Al mediodía, el calor de Cali hace hervir el sótano, más por la cantidad de personas concurriendo que por la deficiencia de aire acondicionado. Los compradores se mueven de lado a lado entre los tres pisos que cuentan con locales comerciales. En medio de ellos, se escabulle algún revendedor que se esconde de los orientadores que han recibido la orden de sacarlo. Los meseros de las cafeterías y restaurantes pasan ágilmente en medio del gentío. Muchos de ellos son venezolanos que, cargados hasta de dos bandejas al tiempo, se ganan la vida repartiendo domicilios entre el ajetreo y uno que otro comentario xenofóbico tristemente normalizado.

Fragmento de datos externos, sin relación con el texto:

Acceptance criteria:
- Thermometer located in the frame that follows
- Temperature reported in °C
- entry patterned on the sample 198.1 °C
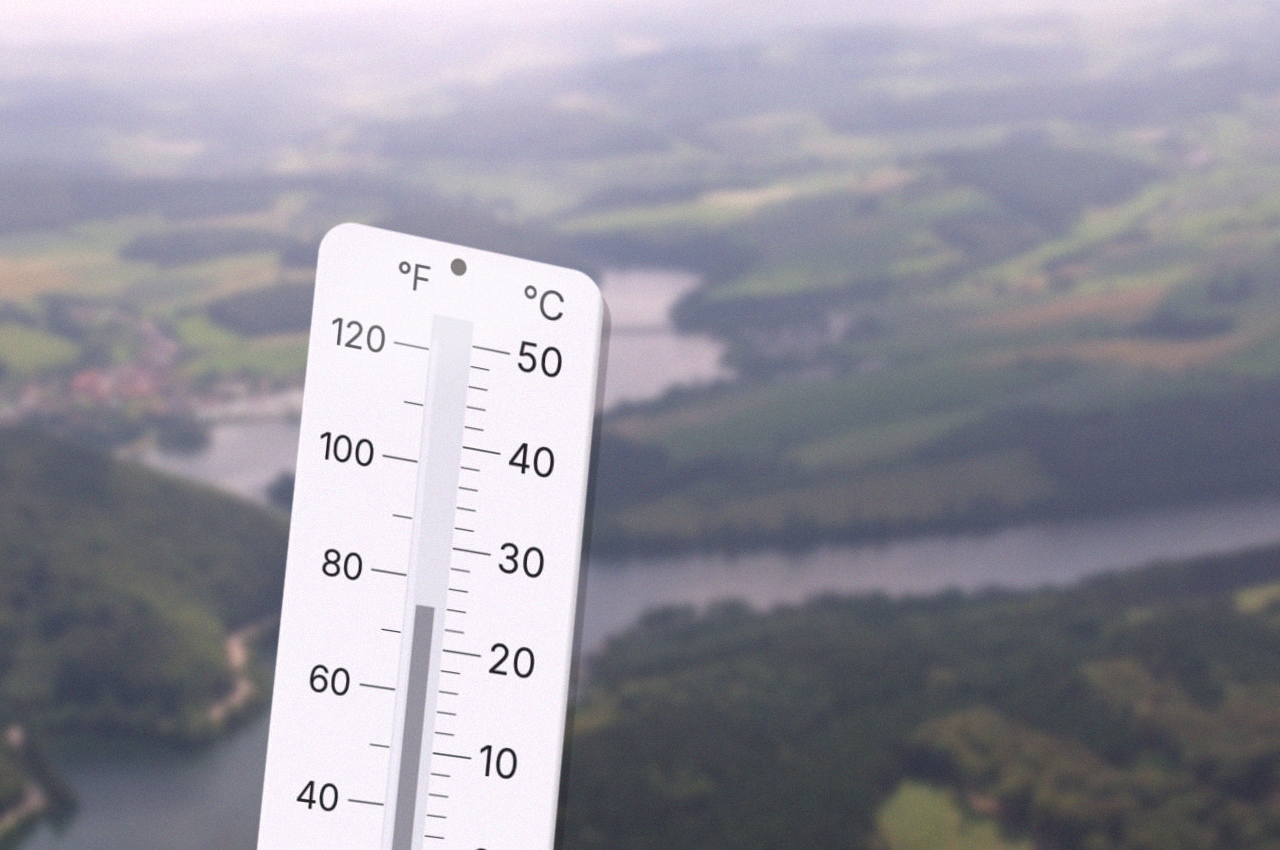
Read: 24 °C
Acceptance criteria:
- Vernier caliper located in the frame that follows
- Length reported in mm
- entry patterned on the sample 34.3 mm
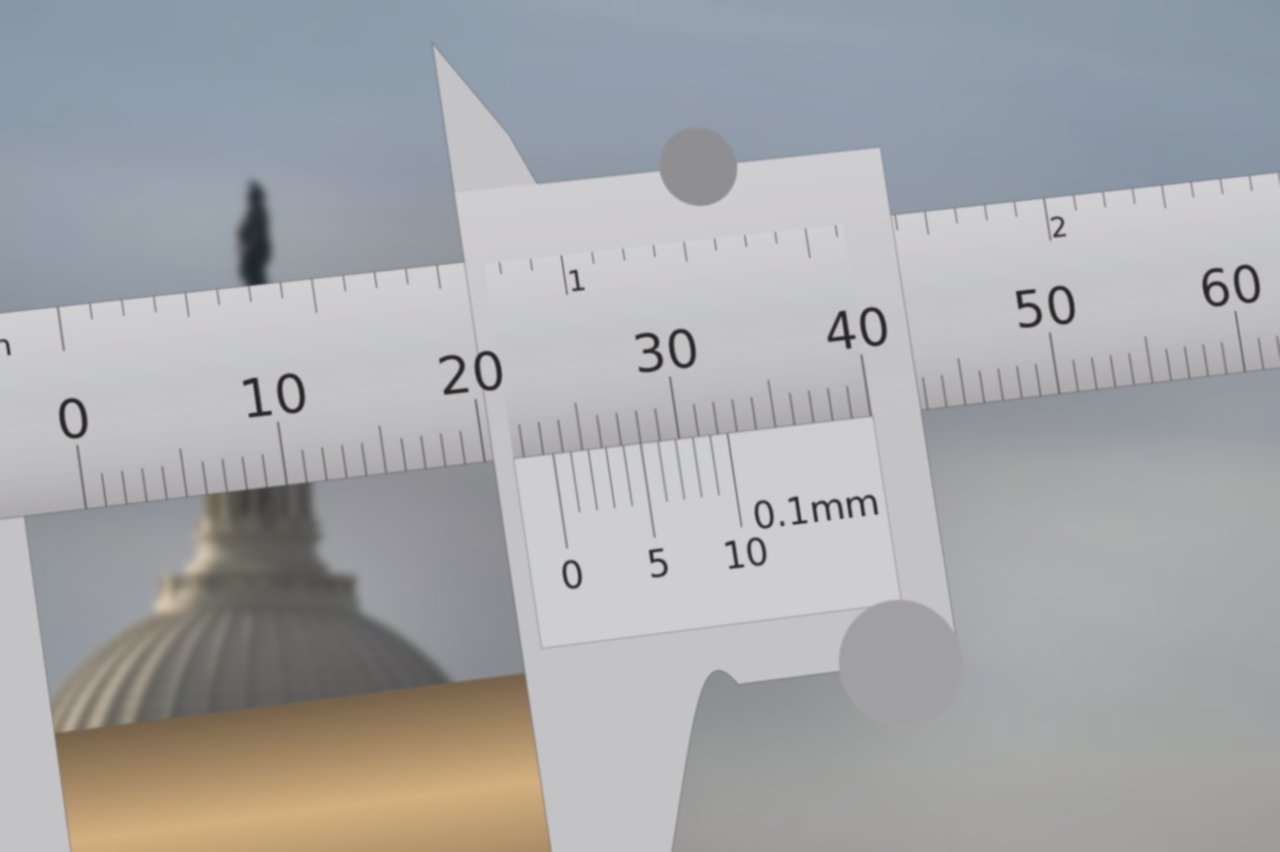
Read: 23.5 mm
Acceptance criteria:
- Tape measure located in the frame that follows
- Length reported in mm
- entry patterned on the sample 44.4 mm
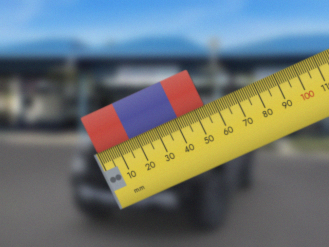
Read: 55 mm
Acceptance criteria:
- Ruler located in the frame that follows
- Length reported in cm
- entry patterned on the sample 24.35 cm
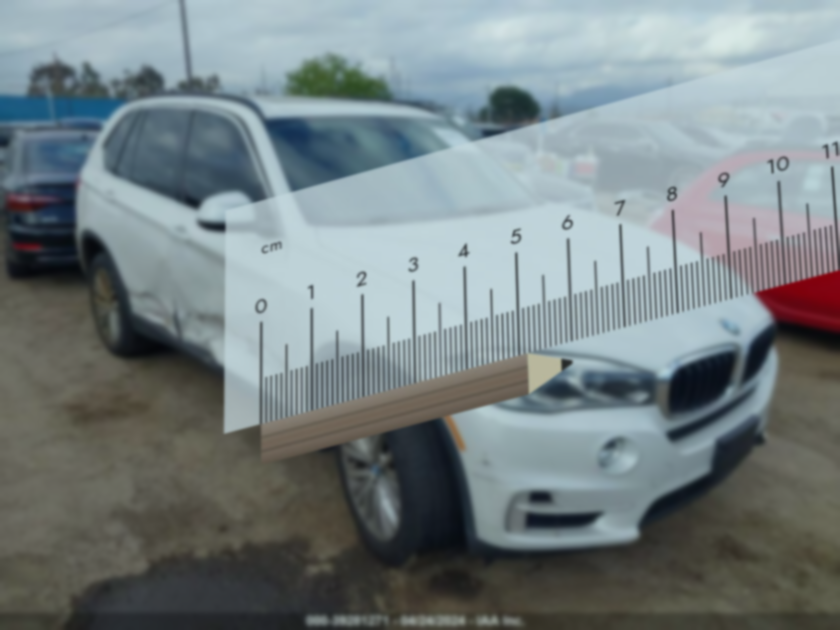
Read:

Antes de las 2:00 de la tarde, mientras Martha almuerza desde su escritorio al tiempo que gestiona facturas desde su computador, se escucha un griterío desde afuera. En las cámaras se muestra una disputa entre una mujer, de unos 40 años, y un joven vendedor de celulares chinos. Después de generar una escena y llamar la atención de los orientadores, los dirigen a la oficina. En medio de ofensas y gritos, Gustavo, Martha y Juan Carlos, intentan hacerlos llegar a un acuerdo. Como es común en ese negocio, no siempre los celulares de segunda mano tienen el rendimiento de uno nuevo, aunque se venden como si así lo fuera.
En la tarde todo es trabajo, todos tienen algo que hacer. En este tiempo, el flujo de compradores está en su cúspide y el de los no compradores también. Por medio de radioteléfonos, los orientadores se alertan entre sí de actividades irregulares en los pasillos. Uno de ellos describe el aspecto físico y la ropa de un hombre que va deambulando. Este se acerca a una mujer de manera sigilosa y pretenciosa. De un momento a otro, se encuentran tres orientadores persiguiéndolo por las escaleras. El alboroto hace que algunos vendedores también comiencen a perseguirlo y otros lo empiezan a grabar. El destino de cada delincuente atrapado en el centro de Cali siempre es incierto y desfavorecedor.
A las 7 de la noche se cierran las rejas de las entradas secundarias. De esta forma, los compradores evacuan, poco a poco, sin tener que solicitarlo con palabras. No sucede lo mismo con los vendedores. Los orientadores se ven en la necesidad de apagar las luces para que estos agilicen su salida de Fortuna a tiempo. Es común verlos alumbrando con las linternas de sus celulares cuando no alcanzaron a organizar las vitrinas a tiempo. El último en abandonar el edificio es Gustavo y deja a cargo al orientador de turno.
Al caer la noche, casi todos han dejado atrás el bullicio que los acompañó durante el día. Cumpliendo con su rutina, se despliegan desde el centro hasta sus hogares en otros sectores de Cali, Jamundí o Palmira. Los buses y estaciones del MIO se ven atestados de personas buscando llegar pronto a sus casas.
Antes de irse a dormir, el celular de Gustavo vibra abruptamente: le notifican que uno de los sensores de movimiento de Fortuna se ha activado. Un poco agitado, se levanta de su cama inmediatamente. “Despejado, Villa”, le comunica Quiñones un momento después. Un ratón hambriento ha activado la alarma en la cafetería.